(Provided data begins)
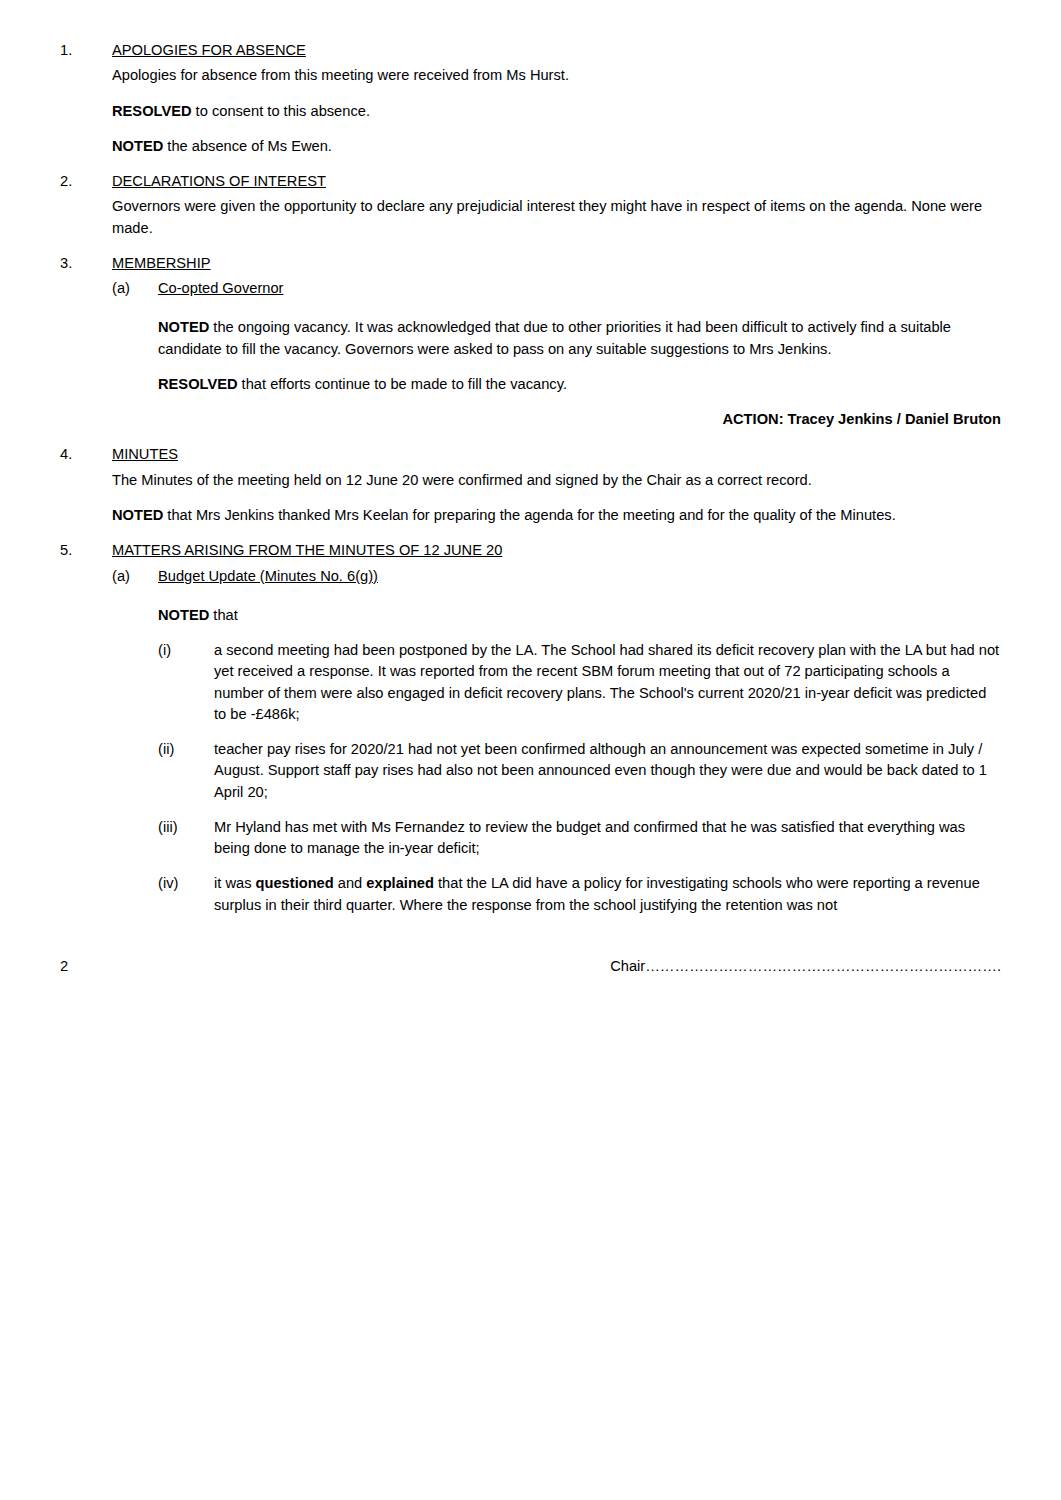1.
Apologies for Absence
Apologies for absence from this meeting were received from Ms Hurst.
RESOLVED to consent to this absence.
NOTED the absence of Ms Ewen.
2.
Declarations of Interest
Governors were given the opportunity to declare any prejudicial interest they might have in respect of items on the agenda. None were made.
3.
Membership
(a)
Co-opted Governor
NOTED the ongoing vacancy. It was acknowledged that due to other priorities it had been difficult to actively find a suitable candidate to fill the vacancy. Governors were asked to pass on any suitable suggestions to Mrs Jenkins.
RESOLVED that efforts continue to be made to fill the vacancy.
ACTION: Tracey Jenkins / Daniel Bruton
4.
Minutes
The Minutes of the meeting held on 12 June 20 were confirmed and signed by the Chair as a correct record.
NOTED that Mrs Jenkins thanked Mrs Keelan for preparing the agenda for the meeting and for the quality of the Minutes.
5.
Matters Arising from the Minutes of 12 June 20
(a)
Budget Update (Minutes No. 6(g))
NOTED that
(i)
a second meeting had been postponed by the LA. The School had shared its deficit recovery plan with the LA but had not yet received a response. It was reported from the recent SBM forum meeting that out of 72 participating schools a number of them were also engaged in deficit recovery plans. The School's current 2020/21 in-year deficit was predicted to be -£486k;
(ii)
teacher pay rises for 2020/21 had not yet been confirmed although an announcement was expected sometime in July / August. Support staff pay rises had also not been announced even though they were due and would be back dated to 1 April 20;
(iii)
Mr Hyland has met with Ms Fernandez to review the budget and confirmed that he was satisfied that everything was being done to manage the in-year deficit;
(iv)
it was questioned and explained that the LA did have a policy for investigating schools who were reporting a revenue surplus in their third quarter. Where the response from the school justifying the retention was not
2
Chair……………………………………………………………….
(Provided data ends)
## Task details
What is needed is an exact copy of the lines from the beginning of the data through the line containing "Co-opted Governor", both included, without any pictures.

## Solution
1.
Apologies for Absence
Apologies for absence from this meeting were received from Ms Hurst.
RESOLVED to consent to this absence.
NOTED the absence of Ms Ewen.
2.
Declarations of Interest
Governors were given the opportunity to declare any prejudicial interest they might have in respect of items on the agenda. None were made.
3.
Membership
(a)
Co-opted Governor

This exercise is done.